Diplomate européen, Bernard Philippe a consacré l'essentiel de sa carrière au Proche-Orient. © DR

« Daesh est une menace comparable à celle des grands totalitarismes »

« Par ses méfaits et ses fondements, l’Etat islamique est une menace comparable à celle des grands totalitarismes », estime le diplomate européen Bernard Philippe.

Diplomate européen, Bernard Philippe a consacré l’essentiel de sa carrière au Proche-Orient. Ces trois dernières années, il était en poste à Jérusalem comme conseiller politique au sein de la délégation de l’Union européenne.

Que vous inspirent les agissements de Daesh ?

Par ses méfaits et ses fondements, l’Etat islamique est une menace comparable à celles des trois grandes formes de totalitarisme qu’ont été l’impérialisme, le communisme et l’antisémitisme, pour reprendre l’énumération d’Hannah Arendt, dont les travaux immenses doivent nous inspirer, car ils sont d’une terrible actualité. Le totalitarisme conduit à un repli sur une idéologie dominante, à un effacement de l’individu au profit de la masse, à la justification idéologique des actions les plus violentes. Pour certains auteurs, le salafisme, par son rejet systématique de l’autre, développe une forme de fondamentalisme qui a des traits du nazisme. La diplomatie européenne doit de toute urgence en prendre la mesure. Un cancer ne se soigne pas avec une pastille pour la gorge !
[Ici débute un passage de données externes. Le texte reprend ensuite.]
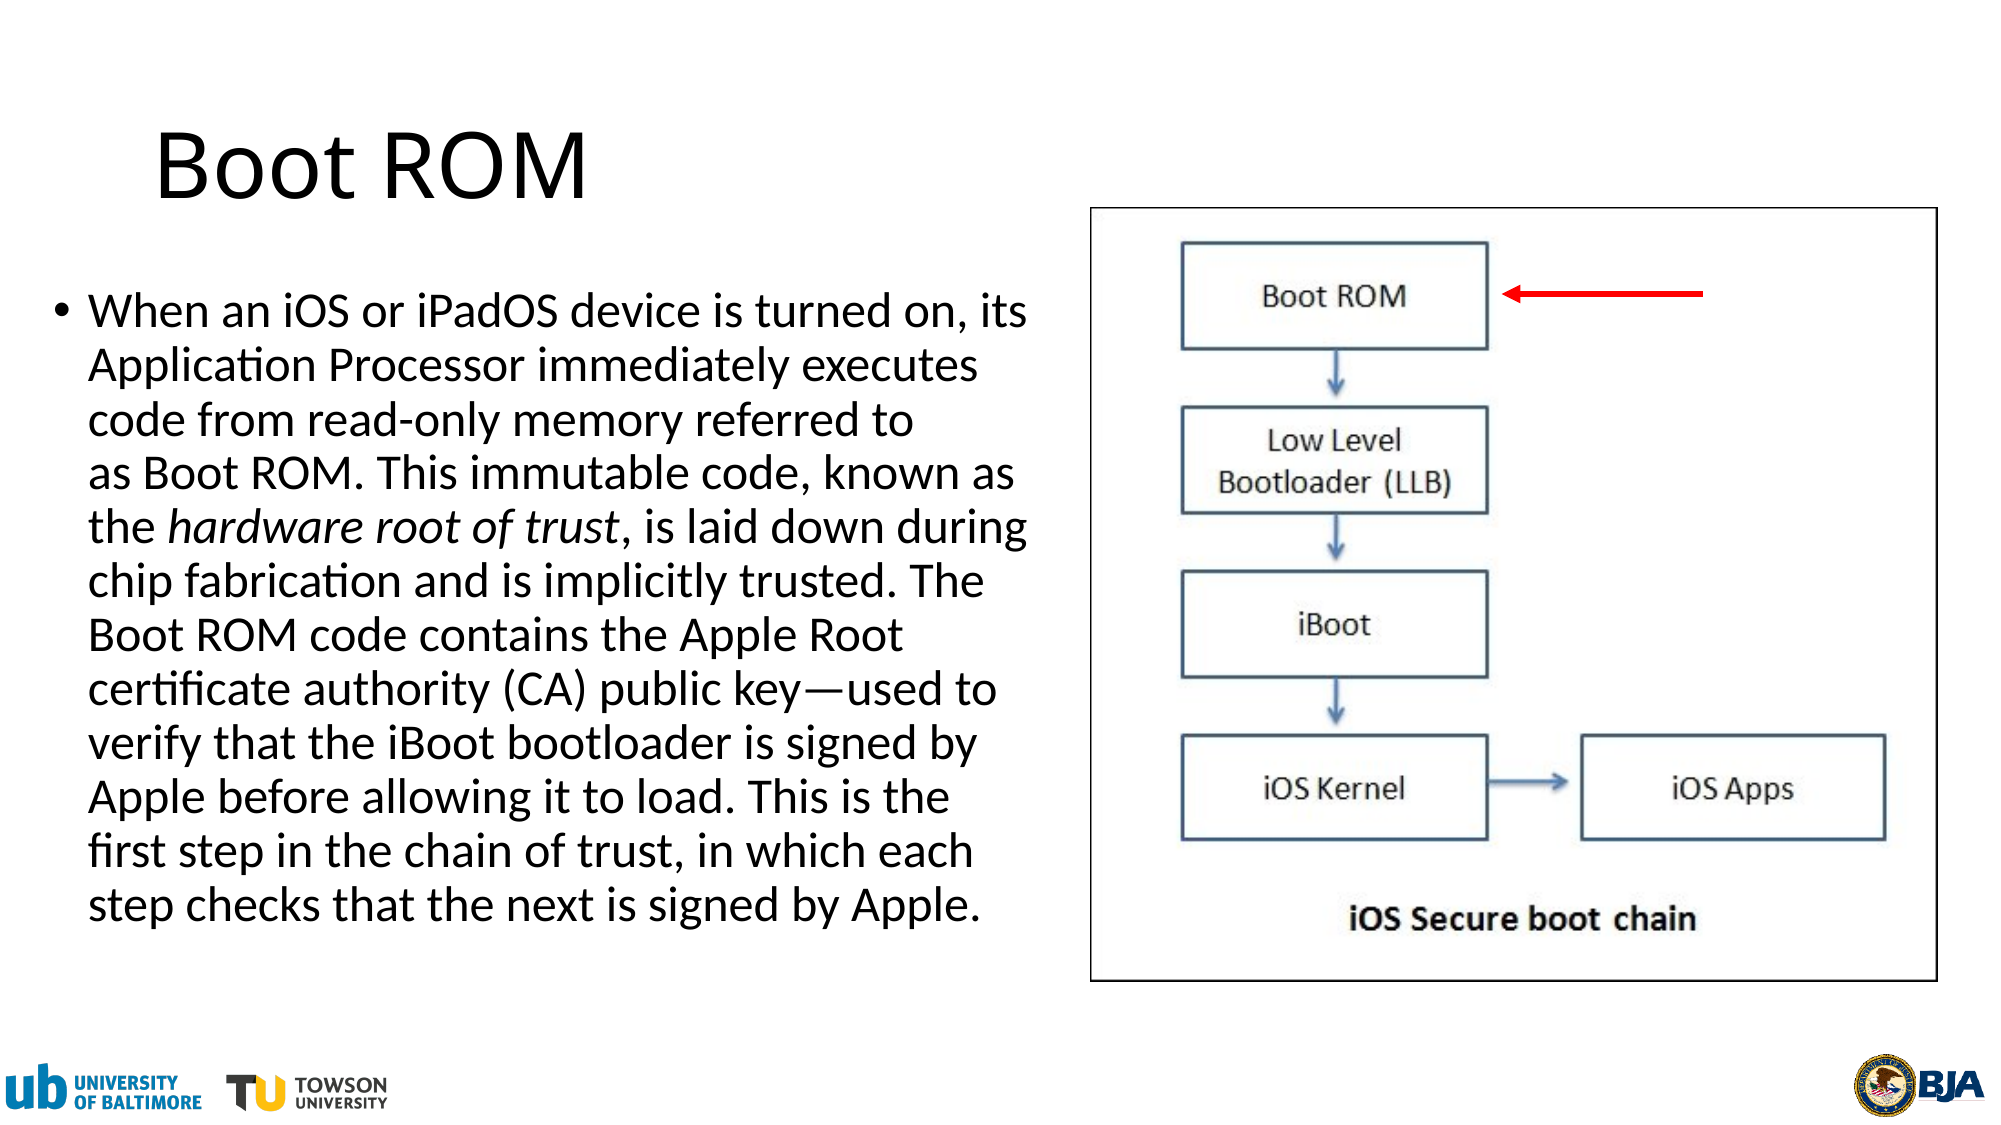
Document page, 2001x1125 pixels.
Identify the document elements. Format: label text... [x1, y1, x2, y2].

list When an iOS or iPadOS device is turned on, its Application Processor immediately executes code from read-only memory referred to as Boot ROM. This immutable code, known as the hardware root of trust, is laid down during chip fabrication and is implicitly trusted. The Boot ROM code contains the Apple Root certificate authority (CA) public key—used to verify that the iBoot bootloader is signed by Apple before allowing it to load. This is the first step in the chain of trust, in which each step checks that the next is signed by Apple. [38, 277, 1044, 982]
picture [0, 1031, 407, 1125]
title Boot ROM [137, 59, 1863, 278]
picture [1854, 1054, 1986, 1117]
picture [1090, 207, 1938, 982]
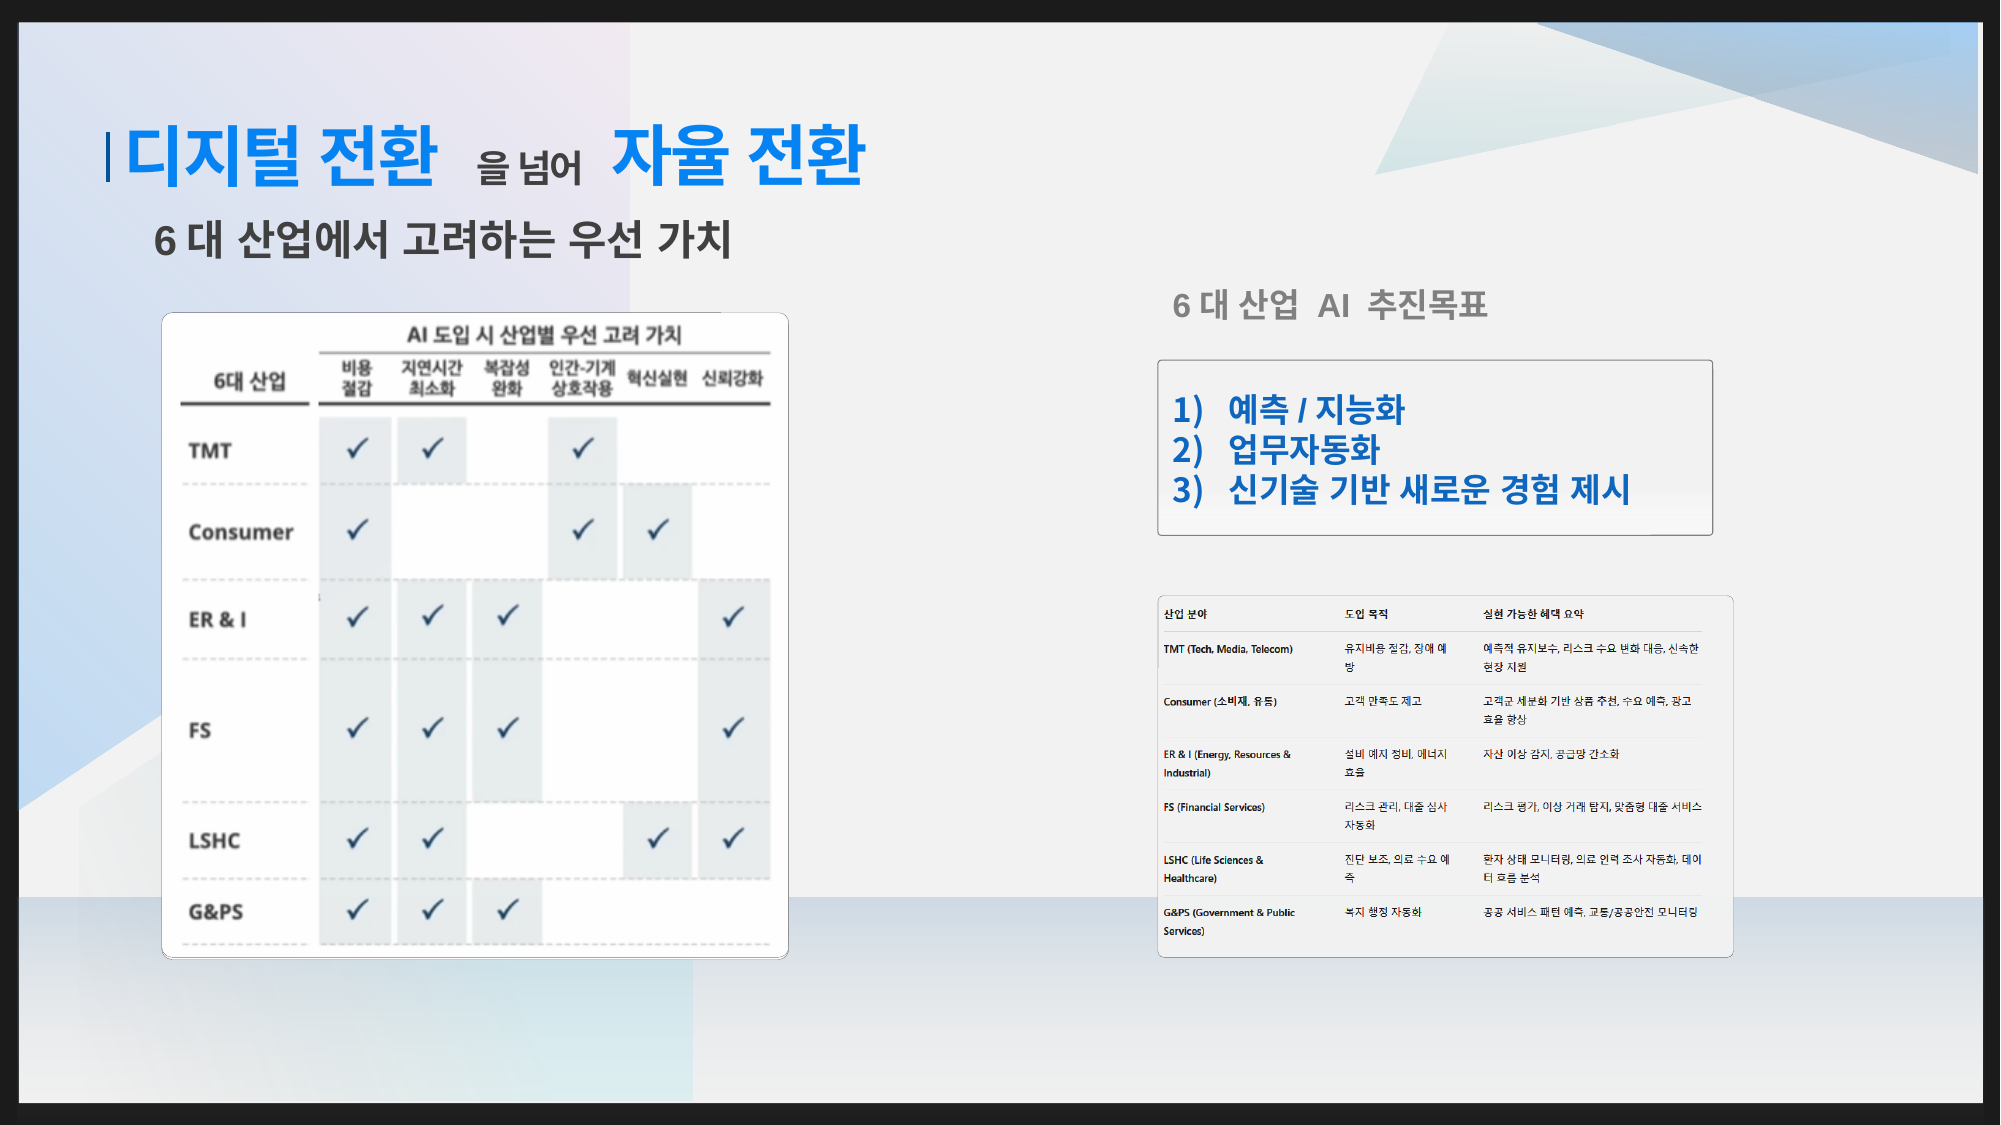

Que devrait faire la diplomatie européenne ?

Pour se rénover, la diplomatie européenne doit accepter, selon l’expression de Simone Weil, de se « ré-Orienter ». Elle doit se confronter aux sources de la violence individuelle et collective et du fanatisme religieux, phénomènes qui se nourrissent mutuellement.

Quels sont les fondements idéologiques de la violence islamiste actuelle ?

La référence ultime du courant wahhabite et de l’école salafiste est Ibn Taymiyya, penseur radical des XIII-XIVe siècles. Ce théologien salafi, né en Turquie et mort à Damas en 1328, a incité, par trois fatwas, au djihad. Il appelle au respect littéral du texte coranique et refuse toute innovation dans la pratique religieuse. Ses écrits constituent la principale source d’inspiration des djihadistes, qui cherchent des justifications idéologiques à la violence de leurs actions contre les « mécréants » et autres « croisés ». Le Service européen d’action extérieure de l’Union, dont j’ai fait partie, devrait collaborer étroitement avec les institutions qui travaillent sur ces sources religieuses. Un diagnostic approfondi des racines idéologiques de la violence s’impose pour éclairer les politiques européennes à l’égard de la Syrie et de l’Irak.